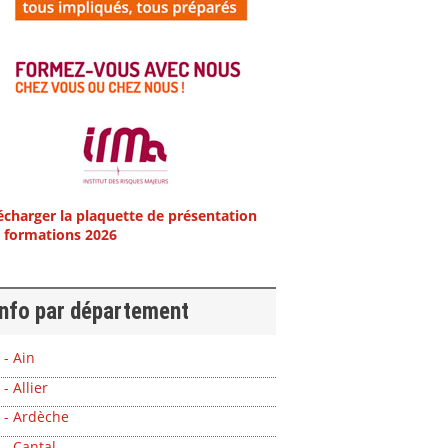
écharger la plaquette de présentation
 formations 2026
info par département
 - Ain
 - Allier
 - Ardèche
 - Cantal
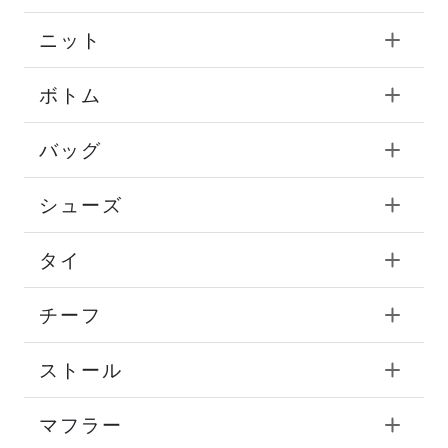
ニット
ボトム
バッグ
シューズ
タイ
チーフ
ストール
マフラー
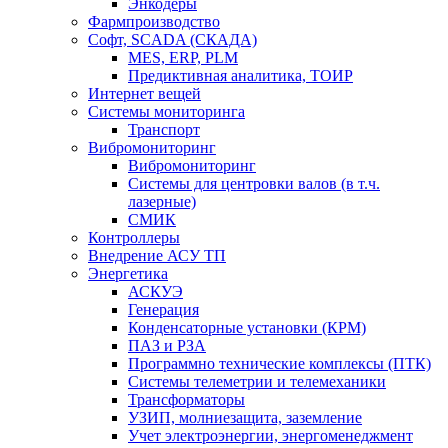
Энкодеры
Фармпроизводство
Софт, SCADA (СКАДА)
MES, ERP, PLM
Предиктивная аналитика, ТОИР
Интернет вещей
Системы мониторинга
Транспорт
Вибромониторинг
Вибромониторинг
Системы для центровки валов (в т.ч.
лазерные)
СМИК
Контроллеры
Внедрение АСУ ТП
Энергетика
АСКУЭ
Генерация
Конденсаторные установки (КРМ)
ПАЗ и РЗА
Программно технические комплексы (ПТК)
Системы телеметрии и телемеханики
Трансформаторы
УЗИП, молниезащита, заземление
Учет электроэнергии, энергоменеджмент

.....

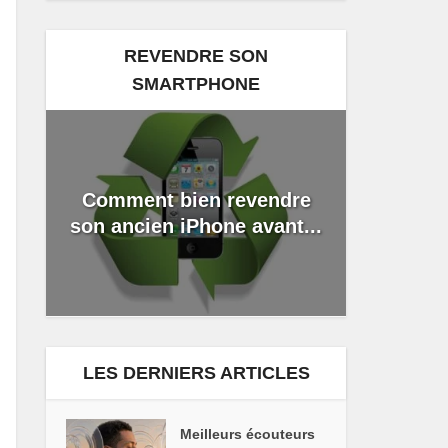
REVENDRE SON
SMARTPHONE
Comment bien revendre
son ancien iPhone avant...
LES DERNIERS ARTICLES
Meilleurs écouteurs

.....

EXERCISE INSTRUCTIONS:
A single number is the whole answer: please count how many lines of the records above include the string "Системы".

WRITTEN ANSWER:
3